### [Problem to solve]
After locating the line that contains "При технической неисправности вы получите", restate it and each later line word for word through the end of the records.

### [Information shown]
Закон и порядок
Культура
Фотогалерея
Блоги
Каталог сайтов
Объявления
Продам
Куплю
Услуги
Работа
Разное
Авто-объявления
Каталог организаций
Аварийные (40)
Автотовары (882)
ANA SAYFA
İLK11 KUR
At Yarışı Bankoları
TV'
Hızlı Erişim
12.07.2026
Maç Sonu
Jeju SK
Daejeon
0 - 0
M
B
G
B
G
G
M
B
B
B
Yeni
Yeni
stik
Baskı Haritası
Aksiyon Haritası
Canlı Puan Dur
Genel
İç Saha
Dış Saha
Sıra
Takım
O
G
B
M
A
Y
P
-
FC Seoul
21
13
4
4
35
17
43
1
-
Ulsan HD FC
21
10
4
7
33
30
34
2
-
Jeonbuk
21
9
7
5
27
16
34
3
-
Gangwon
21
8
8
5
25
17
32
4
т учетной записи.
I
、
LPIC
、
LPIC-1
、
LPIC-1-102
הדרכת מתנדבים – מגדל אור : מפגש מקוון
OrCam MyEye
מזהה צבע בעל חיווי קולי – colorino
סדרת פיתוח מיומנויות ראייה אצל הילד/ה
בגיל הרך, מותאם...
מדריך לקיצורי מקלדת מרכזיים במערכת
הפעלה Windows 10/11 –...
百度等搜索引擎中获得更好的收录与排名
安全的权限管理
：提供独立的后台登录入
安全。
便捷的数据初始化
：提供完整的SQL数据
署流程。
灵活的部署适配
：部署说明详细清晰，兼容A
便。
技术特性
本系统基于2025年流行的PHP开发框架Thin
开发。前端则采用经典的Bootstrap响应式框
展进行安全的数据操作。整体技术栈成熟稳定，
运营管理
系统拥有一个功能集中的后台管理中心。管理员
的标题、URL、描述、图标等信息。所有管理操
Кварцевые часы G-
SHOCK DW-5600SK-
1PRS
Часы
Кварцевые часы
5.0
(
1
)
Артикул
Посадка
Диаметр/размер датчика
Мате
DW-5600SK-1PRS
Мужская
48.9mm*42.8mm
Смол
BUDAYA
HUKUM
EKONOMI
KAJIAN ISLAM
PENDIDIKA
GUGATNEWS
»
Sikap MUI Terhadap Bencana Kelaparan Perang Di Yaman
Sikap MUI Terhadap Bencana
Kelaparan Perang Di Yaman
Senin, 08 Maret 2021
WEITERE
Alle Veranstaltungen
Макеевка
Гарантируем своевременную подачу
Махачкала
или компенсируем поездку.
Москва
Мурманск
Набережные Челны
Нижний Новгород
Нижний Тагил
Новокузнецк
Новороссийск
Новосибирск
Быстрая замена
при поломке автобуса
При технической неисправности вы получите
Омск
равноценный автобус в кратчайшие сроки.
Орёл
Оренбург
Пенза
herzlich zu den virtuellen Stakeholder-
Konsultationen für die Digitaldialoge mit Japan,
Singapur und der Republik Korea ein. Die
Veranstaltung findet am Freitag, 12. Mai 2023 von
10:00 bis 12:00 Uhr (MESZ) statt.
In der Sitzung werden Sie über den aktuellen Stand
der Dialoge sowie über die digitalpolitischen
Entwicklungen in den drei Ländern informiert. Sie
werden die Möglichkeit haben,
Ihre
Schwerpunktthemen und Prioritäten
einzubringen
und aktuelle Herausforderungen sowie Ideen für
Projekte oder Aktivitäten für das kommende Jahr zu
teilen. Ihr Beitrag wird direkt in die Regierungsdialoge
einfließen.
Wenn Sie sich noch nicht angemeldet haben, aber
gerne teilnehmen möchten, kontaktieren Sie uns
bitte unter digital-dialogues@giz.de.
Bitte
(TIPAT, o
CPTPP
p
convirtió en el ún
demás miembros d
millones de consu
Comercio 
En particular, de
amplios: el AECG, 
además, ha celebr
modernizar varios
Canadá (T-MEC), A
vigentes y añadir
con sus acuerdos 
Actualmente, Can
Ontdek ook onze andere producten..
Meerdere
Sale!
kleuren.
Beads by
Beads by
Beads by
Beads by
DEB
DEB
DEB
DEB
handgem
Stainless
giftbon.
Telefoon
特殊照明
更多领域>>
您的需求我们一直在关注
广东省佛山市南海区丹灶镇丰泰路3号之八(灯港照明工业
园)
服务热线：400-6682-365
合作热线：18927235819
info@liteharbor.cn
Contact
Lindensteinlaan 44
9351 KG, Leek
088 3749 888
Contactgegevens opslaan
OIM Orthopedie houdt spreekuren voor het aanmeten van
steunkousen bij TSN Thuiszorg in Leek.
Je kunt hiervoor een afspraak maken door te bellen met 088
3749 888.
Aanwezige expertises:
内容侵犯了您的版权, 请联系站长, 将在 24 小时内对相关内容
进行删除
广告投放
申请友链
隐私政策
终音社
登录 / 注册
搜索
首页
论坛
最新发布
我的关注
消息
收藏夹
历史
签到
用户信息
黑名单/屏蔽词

### [Exercise response]
При технической неисправности вы получите
Омск
равноценный автобус в кратчайшие сроки.
Орёл
Оренбург
Пенза
herzlich zu den virtuellen Stakeholder-
Konsultationen für die Digitaldialoge mit Japan,
Singapur und der Republik Korea ein. Die
Veranstaltung findet am Freitag, 12. Mai 2023 von
10:00 bis 12:00 Uhr (MESZ) statt.
In der Sitzung werden Sie über den aktuellen Stand
der Dialoge sowie über die digitalpolitischen
Entwicklungen in den drei Ländern informiert. Sie
werden die Möglichkeit haben,
Ihre
Schwerpunktthemen und Prioritäten
einzubringen
und aktuelle Herausforderungen sowie Ideen für
Projekte oder Aktivitäten für das kommende Jahr zu
teilen. Ihr Beitrag wird direkt in die Regierungsdialoge
einfließen.
Wenn Sie sich noch nicht angemeldet haben, aber
gerne teilnehmen möchten, kontaktieren Sie uns
bitte unter digital-dialogues@giz.de.
Bitte
(TIPAT, o
CPTPP
p
convirtió en el ún
demás miembros d
millones de consu
Comercio 
En particular, de
amplios: el AECG, 
además, ha celebr
modernizar varios
Canadá (T-MEC), A
vigentes y añadir
con sus acuerdos 
Actualmente, Can
Ontdek ook onze andere producten..
Meerdere
Sale!
kleuren.
Beads by
Beads by
Beads by
Beads by
DEB
DEB
DEB
DEB
handgem
Stainless
giftbon.
Telefoon
特殊照明
更多领域>>
您的需求我们一直在关注
广东省佛山市南海区丹灶镇丰泰路3号之八(灯港照明工业
园)
服务热线：400-6682-365
合作热线：18927235819
info@liteharbor.cn
Contact
Lindensteinlaan 44
9351 KG, Leek
088 3749 888
Contactgegevens opslaan
OIM Orthopedie houdt spreekuren voor het aanmeten van
steunkousen bij TSN Thuiszorg in Leek.
Je kunt hiervoor een afspraak maken door te bellen met 088
3749 888.
Aanwezige expertises:
内容侵犯了您的版权, 请联系站长, 将在 24 小时内对相关内容
进行删除
广告投放
申请友链
隐私政策
终音社
登录 / 注册
搜索
首页
论坛
最新发布
我的关注
消息
收藏夹
历史
签到
用户信息
黑名单/屏蔽词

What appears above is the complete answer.